We are told, that many searches and inquiries were thereafter made for the pamphlet, but without result. Not until the sale of Ruding’s library was a copy brought to light, taken to Edinburgh, and a small, admirably printed impression struck off from the Ballantyne press, with an unsigned prefatory “Advertisement.”
We may suspect McCulloch, then doubtless beginning his great collection of economic texts, of being both purchaser and editor. Certainly it is to this indefatigable Scotch bibliophile-economist that the circulation of the tract and the appreciation of its author were thenceforth due.
In 1846 the pamphlet was again issued in limited edition by the Blacks, probably through McCulloch’s influence and with a preface not unlikely from his pen, and in 1856 it was included in the ‘select collection of early English tracts on commerce’ edited by McCulloch for the Political Economy Club. All of these reprints have become but a degree less scarce than the original tract.
North’s essay is of interest rather than of influence in the development of economic thought and action. Even here cautious critics may not concur in McCulloch’s unqualified verdict that the tract contains “a more able and comprehensive statement of the true principles of commerce than any that had primarily appeared, either in the English or any other language.”
But withal the pamphlet is a notable performance, and its re-issue in accessible form will be welcomed by students of the history of economic theory.
The present edition is a reprint of the “Discourses” as issued in 1691. The general appearance of the title page has been preserved, and the original pagination has been indicated.
BALTIMORE,
January, 1907.
Discourses
UPON
TRADE;
Principally Directed to the
CASES
OF THE
Interest, Coynage, Clipping, Increase, of MONEY.
LONDON:
Printed for
Tho. Basset, at the
George in
Fleet-Street. 1691.
“The Life of the Hon. Sir Dudley North.” 4to. London, 1744; also “The Lives of the Right Hon. Francis North…, the Hon. Sir Dudley North…, and the Hon. and Rev. Dr. John North….” A new edition. 3 vols. 8vo. London, 1826.
Ibid., 8vo ed., vol. III, p. 173.
“Preface” to reprint of 1846.
It was a copy of this reprint of 1822 which Lord Murray sent to Ricardo, and concerning which Ricardo wrote to McCulloch: “I had no idea that anyone entertained such correct opinions, as are expressed in this publication, at so early a period.” See “Letters of David Ricardo to John Ramsay McCulloch”, ed. Hollander (New York, 1895), p. 126.
“The Literature of Political Economy” (London, 1845), p. 42.

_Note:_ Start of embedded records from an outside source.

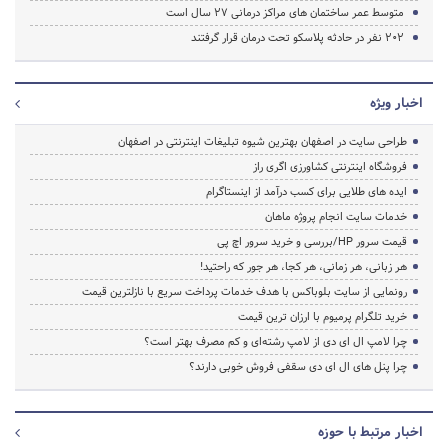
متوسط عمر ساختمان هاى مراکز درمانى 27 سال است
202 نفر در حادثه پلاسکو تحت درمان قرار گرفتند
اخبار ویژه
طراحی سایت در اصفهان بهترین شیوه تبلیغات اینترنتی در اصفهان
فروشگاه اینترنتی کشاورزی اگری راز
ایده های طلایی برای کسب درآمد از اینستاگرام
خدمات سایت انجام پروژه ماهان
قیمت سرور HP/بررسی و خرید سرور اچ پی
هر زبانی، هر زمانی، هر کجا، هر جور که راحتید!
رونمایی از سایت بلوباکس با هدف خدمات پرداخت سریع با نازلترین قیمت
خرید تلگرام پرمیوم با ارزان ترین قیمت
چرا لامپ ال ای دی از لامپ رشته‌ای و کم مصرف بهتر است؟
چرا پنل های ال ای دی سقفی فروش خوبی دارند؟
اخبار مرتبط با حوزه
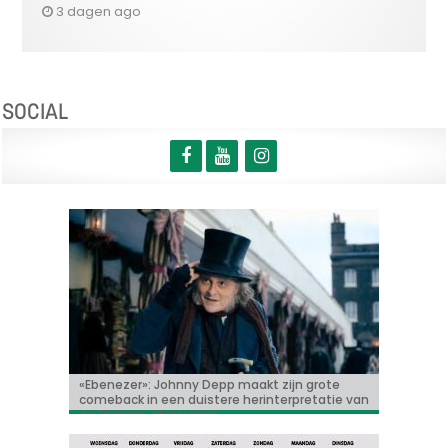
3 dagen ago
SOCIAL
«Ebenezer»: Johnny Depp maakt zijn grote
Bioscoopjournaal: ‘Frontera’
Vacature: Productie-assistent (m/v/x)
‘Some like it hot in Belgium’ met Tijmen
«Coyote vs. Acme»: de behekste
comeback in een duistere herinterpretatie van
Govaerts
Hollywoodfilm komt nu toch in de zalen!
de Dickens-klassieker!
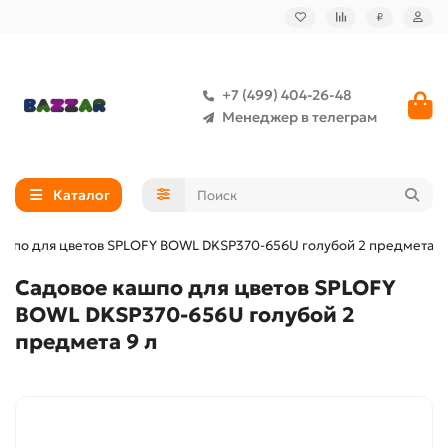
₽
+7 (499) 404-26-48
Менеджер в телеграм
Каталог
ашпо для цветов SPLOFY BOWL DKSP370-656U голубой 2 предмета 9
Садовое кашпо для цветов SPLOFY
BOWL DKSP370-656U голубой 2
предмета 9 л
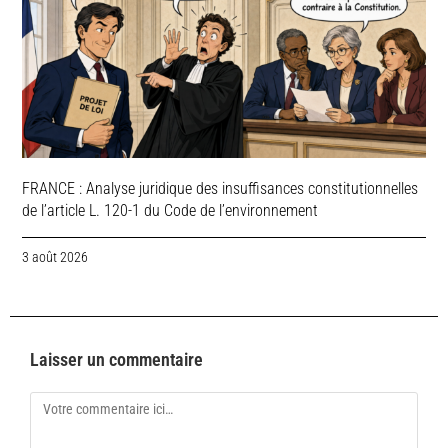
FRANCE : Analyse juridique des insuffisances constitutionnelles
de l’article L. 120-1 du Code de l’environnement
3 août 2026
Laisser un commentaire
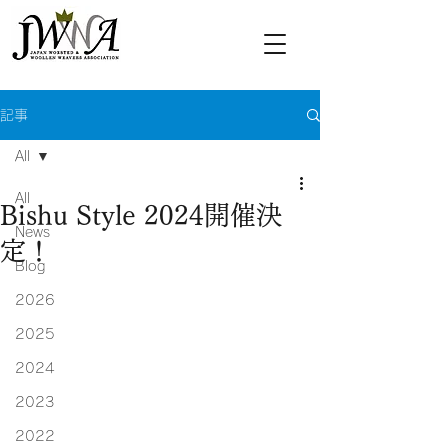
記事
All
All
Bishu Style 2024開催決
News
定！
Blog
2026
2025
2024
2023
2022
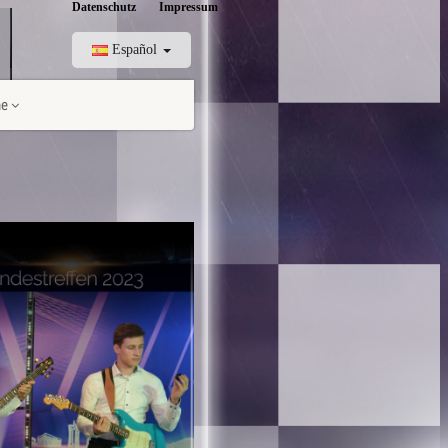
Datenschutz
Impressum
Español
me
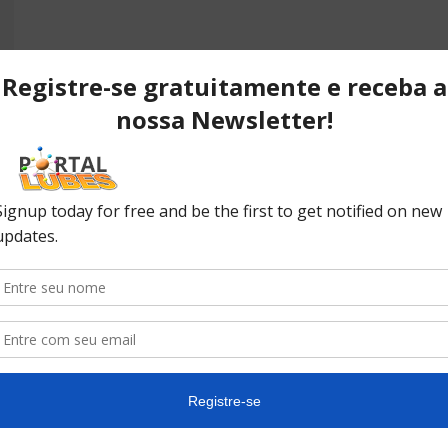
POPULAR POSTS
P
ão
Desvendando os segredos dos
T
anéis do pistão que resultam em
C
desempenho...
C
No
ão
10 causas da queda de pressão
do óleo do seu carro
In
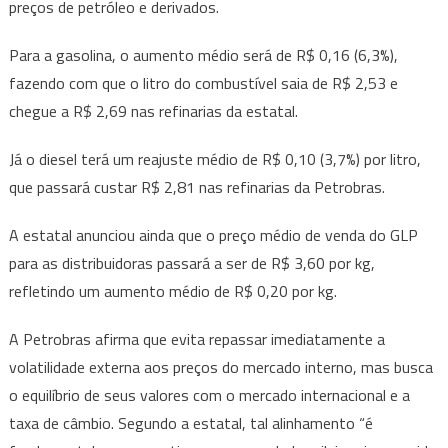
preços de petróleo e derivados.
Para a gasolina, o aumento médio será de R$ 0,16 (6,3%),
fazendo com que o litro do combustível saia de R$ 2,53 e
chegue a R$ 2,69 nas refinarias da estatal.
Já o diesel terá um reajuste médio de R$ 0,10 (3,7%) por litro,
que passará custar R$ 2,81 nas refinarias da Petrobras.
A estatal anunciou ainda que o preço médio de venda do GLP
para as distribuidoras passará a ser de R$ 3,60 por kg,
refletindo um aumento médio de R$ 0,20 por kg.
A Petrobras afirma que evita repassar imediatamente a
volatilidade externa aos preços do mercado interno, mas busca
o equilíbrio de seus valores com o mercado internacional e a
taxa de câmbio. Segundo a estatal, tal alinhamento “é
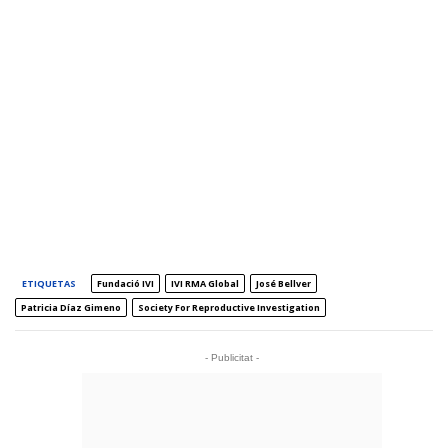
ETIQUETAS
Fundació IVI
IVI RMA Global
José Bellver
Patricia Díaz Gimeno
Society For Reproductive Investigation
- Publicitat -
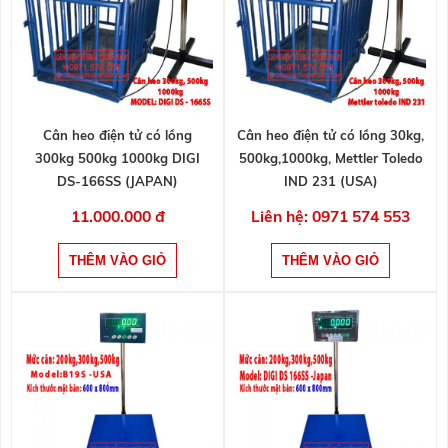
Cân heo điện tử có lồng
Cân heo điện tử có lồng 30kg,
300kg 500kg 1000kg DIGI
500kg,1000kg, Mettler Toledo
DS-166SS (JAPAN)
IND 231 (USA)
11.000.000 đ
Liên hệ: 0971 574 553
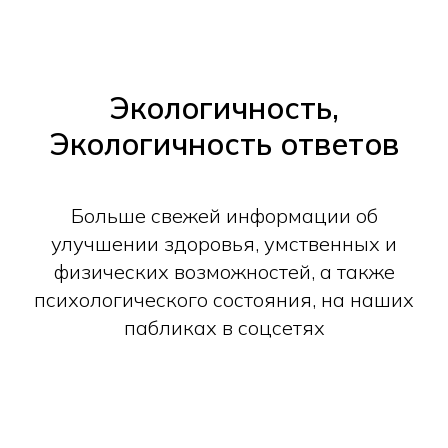
Экологичность,
Экологичность ответов
Больше свежей информации об
улучшении здоровья, умственных и
физических возможностей, а также
психологического состояния, на наших
пабликах в соцсетях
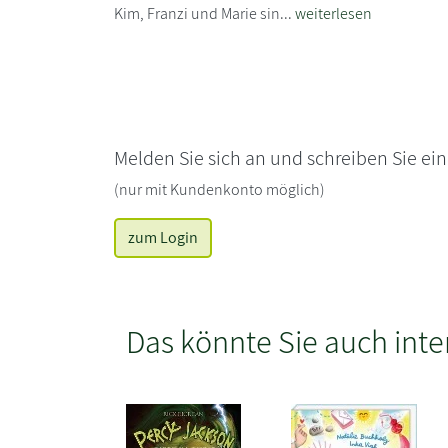
Kim, Franzi und Marie sin...
weiterlesen
Melden Sie sich an und schreiben Sie ei
(nur mit Kundenkonto möglich)
zum Login
Das könnte Sie auch inte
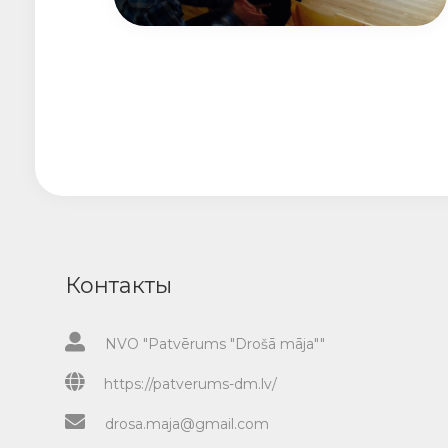
Контакты
NVO "Patvērums "Drošā māja""
https://patverums-dm.lv/
drosa.maja@gmail.com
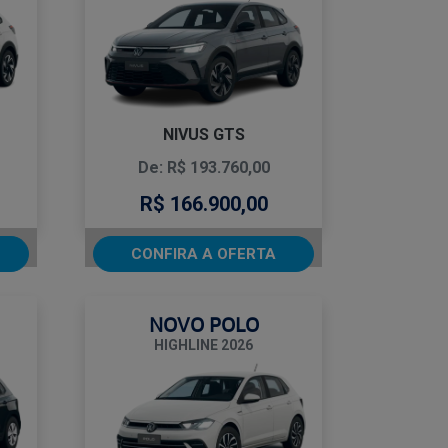
NIVUS GTS
De: R$ 193.760,00
R$ 166.900,00
CONFIRA A OFERTA
NOVO POLO
HIGHLINE 2026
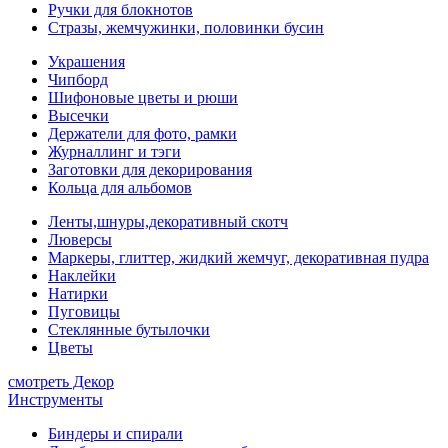
Ручки для блокнотов
Стразы, жемчужинки, половинки бусин
Украшения
Чипборд
Шифоновые цветы и рюши
Высечки
Держатели для фото, рамки
Журналлинг и тэги
Заготовки для декорирования
Кольца для альбомов
Ленты,шнуры,декоративный скотч
Люверсы
Маркеры, глиттер, жидкий жемчуг, декоративная пудра
Наклейки
Натирки
Пуговицы
Стеклянные бутылочки
Цветы
смотреть Декор
Инструменты
Биндеры и спирали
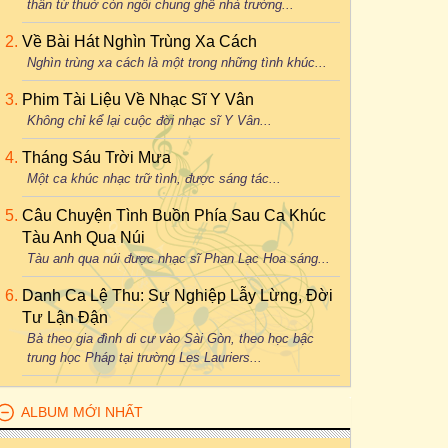
thân từ thuở còn ngồi chung ghế nhà trường...
Về Bài Hát Nghìn Trùng Xa Cách
Nghìn trùng xa cách là một trong những tình khúc...
Phim Tài Liệu Về Nhạc Sĩ Y Vân
Không chỉ kể lại cuộc đời nhạc sĩ Y Vân...
Tháng Sáu Trời Mưa
Một ca khúc nhạc trữ tình, được sáng tác...
Câu Chuyện Tình Buồn Phía Sau Ca Khúc
Tàu Anh Qua Núi
Tàu anh qua núi được nhạc sĩ Phan Lạc Hoa sáng...
Danh Ca Lệ Thu: Sự Nghiệp Lẫy Lừng, Đời
Tư Lận Đận
Bà theo gia đình di cư vào Sài Gòn, theo học bậc
trung học Pháp tại trường Les Lauriers...
ALBUM MỚI NHẤT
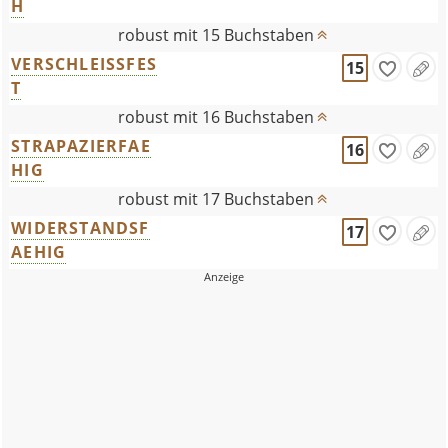
H
robust mit 15 Buchstaben
VERSCHLEISSFES
15
T
robust mit 16 Buchstaben
STRAPAZIERFAE
16
HIG
robust mit 17 Buchstaben
WIDERSTANDSF
17
AEHIG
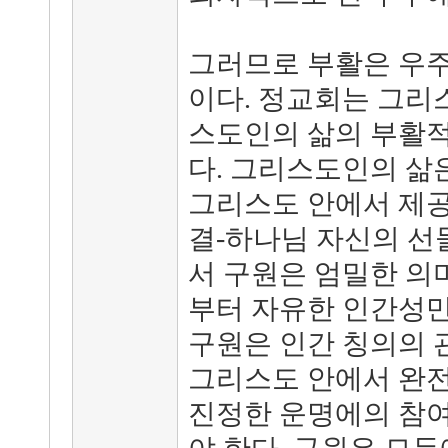
그러므로 부활은 우주
이다. 정교회는 그리
스도인의 삶의 부활적
다. 그리스도인의 삶
그리스도 안에서 제공
결-하나님 자신의 선
서 구원은 엄밀한 의미
부터 자유한 인간성만
구원은 인간 칭의의
그리스도 안에서 완전
진정한 운명에의 참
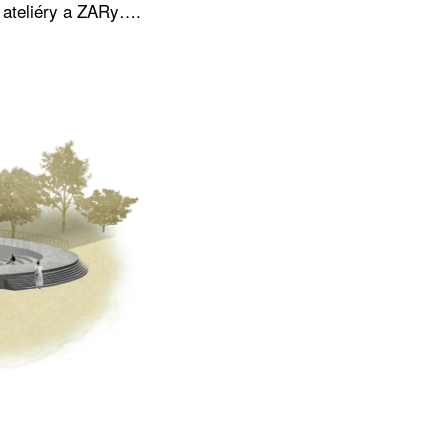
ateliéry a ZARy….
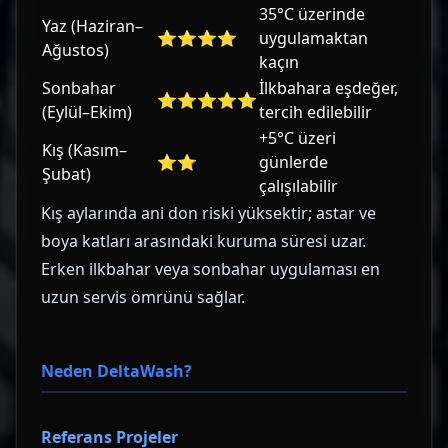
35°C üzerinde
Yaz (Haziran–
⭐⭐⭐⭐
uygulamaktan
Ağustos)
kaçın
Sonbahar
İlkbahara eşdeğer,
⭐⭐⭐⭐⭐
(Eylül–Ekim)
tercih edilebilir
+5°C üzeri
Kış (Kasım–
⭐⭐
günlerde
Şubat)
çalışılabilir
Kış aylarında ani don riski yüksektir; astar ve
boya katları arasındaki kuruma süresi uzar.
Erken ilkbahar veya sonbahar uygulaması en
uzun servis ömrünü sağlar.
Neden DeltaWash?
Referans Projeler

The formal collation of the tract is as follows: Title page, reverse blank; Preface, ten folios without pagination; Text, twenty-three folios; Postscript, five folios without pagination. Size, small 4to.
The Preface
Double vertical bars, ||, denote page breaks in the original 1691 North text, with page numbers when available (e.g., |2|). The bars and numbers were inserted by Hollander and are preserved in this Econlib edition.—Econlib Ed.
The first two books of Montaigne’s “Essays” were published in 1580, the third in 1588.
“Scaligeriana, sive Excerpta ex ore Josephi Scaligeri”—a collection of the familiar conversations of Joseph Scaliger (1540-1609), the classicist and scholar—was first printed at The Hague in 1666, and in various editions thereafter. Des Maizeaux, a later editor and the literary historian of the work, characterizes it as “le pere de tous les livres qu’ on a publiez sous le titre d’ ANA” (cf. “Scaligerana, Thuana, Perroniana, Pithoeana, et Colomesiana…avec les notes de plusiers savans.” 2 vol. 12°. Amsterdam, 1740).
Probably “Perroniana,” a collection of the epigrams and observations—critical, historical, and moral—of Cardinal du Perron, made by Christophle du Puy and first published in 1669 (cf. Des Maizeaux, note 3, above).
Pascal’s “Pensées” first appeared in 1670, eight years after the author’s death, in garbled and fragmentary form.
Selden’s “Table Talk” was edited by his secretary, Richard Milward, and printed in 1689.